John Meriwether lost 2.3bn in 1998 financial crisis

Regarded as a genius in complex trades involving government bonds, Meriwether's hedge fund, LTCM, was a star performer in the first years of its existence, regularly making returns of more than 40 per cent. But as LTCM ran out of bonds to use for its impressive returns, it began to make investments in areas outside its expertise. When stock markets fell in south-east Asia in 1997 and Russia in 1998, investors started selling the government bonds that were the bedrock of LTCM's wealth. In a single month its equity fell from $2.3bn to $600m. By 1998, the Federal Reserve organised a $3.6bn bail-out to avoid a wider collapse in the markets. Total losses eventually reached $4.6bn.

Yasuo Hamanaka lost 1.5bn on copper trades in 1996

Copper trader Hamanaka was known as "Mr Five Per cent" in reference to the proportion of the world's annual supply of the metal that he controlled. For years he was allowed to dictate his company's copper-buying strategy, but he was running two accounts one showing healthy profits and another huge losses. The deficit came to light in 1996 when the authorities in London and New York asked his employer, Sumitomo, to cooperate with an investigation into suspected price-fixing. Panic ensued and Sumitomo was forced to admit that Hamanaka had lost $1.8bn in unauthorised trading. Eventually the losses reached $2.6bn. Hamanaka was jailed for eight years.

Nick Leeson lost 827m at Barings Bank in 1995

In 1992, Leeson's employers had good reason to value his services. After a series of speculative trades on the Singapore currency exchange, he made the company 10m a tenth of its total profits.

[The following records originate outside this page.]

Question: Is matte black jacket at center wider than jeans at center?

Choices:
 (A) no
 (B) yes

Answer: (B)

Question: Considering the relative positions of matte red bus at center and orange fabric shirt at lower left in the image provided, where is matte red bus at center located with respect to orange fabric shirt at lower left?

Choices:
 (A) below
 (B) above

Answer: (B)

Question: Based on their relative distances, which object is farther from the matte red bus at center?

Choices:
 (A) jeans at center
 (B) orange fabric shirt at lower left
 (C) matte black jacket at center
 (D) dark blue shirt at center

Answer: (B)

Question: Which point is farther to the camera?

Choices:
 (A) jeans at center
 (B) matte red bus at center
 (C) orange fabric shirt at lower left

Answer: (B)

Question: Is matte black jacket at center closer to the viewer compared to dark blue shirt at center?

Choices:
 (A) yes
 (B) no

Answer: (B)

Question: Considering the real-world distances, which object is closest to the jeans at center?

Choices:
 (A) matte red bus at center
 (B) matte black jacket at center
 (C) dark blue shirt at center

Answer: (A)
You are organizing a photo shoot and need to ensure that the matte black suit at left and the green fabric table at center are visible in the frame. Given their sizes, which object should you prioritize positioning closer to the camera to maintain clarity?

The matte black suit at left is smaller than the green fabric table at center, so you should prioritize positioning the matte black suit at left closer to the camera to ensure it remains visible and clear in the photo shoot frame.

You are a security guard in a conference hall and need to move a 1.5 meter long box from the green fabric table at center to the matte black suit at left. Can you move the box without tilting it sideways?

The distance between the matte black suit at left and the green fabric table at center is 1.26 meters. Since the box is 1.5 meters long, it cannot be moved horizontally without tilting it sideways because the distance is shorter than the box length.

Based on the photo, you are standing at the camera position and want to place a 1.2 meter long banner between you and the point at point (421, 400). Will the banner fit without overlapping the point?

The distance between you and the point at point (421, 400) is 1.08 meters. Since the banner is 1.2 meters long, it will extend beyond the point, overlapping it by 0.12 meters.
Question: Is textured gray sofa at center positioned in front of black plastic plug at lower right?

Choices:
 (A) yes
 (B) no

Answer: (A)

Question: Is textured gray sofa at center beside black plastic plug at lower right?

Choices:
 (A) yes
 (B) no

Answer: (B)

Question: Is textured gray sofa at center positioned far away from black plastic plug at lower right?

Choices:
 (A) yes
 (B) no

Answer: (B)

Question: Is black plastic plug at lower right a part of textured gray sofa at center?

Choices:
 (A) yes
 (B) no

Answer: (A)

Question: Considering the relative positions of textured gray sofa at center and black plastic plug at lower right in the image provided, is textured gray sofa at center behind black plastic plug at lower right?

Soon, Leeson's luck changed. By the end of 1994, the deficit had reached 208m and on 16 January 1995, Leeson decided to place a huge bet on the Tokyo stock exchange going up. Overnight the Kobe earthquake struck and the exchange sank.

He tried to recoup his losses by betting again but this, too, failed. Leeson fled, leaving a note saying "I'm sorry". Barings collapsed as a result of his losses, and Leeson was eventually sentenced to six and a half years in prison in Singapore.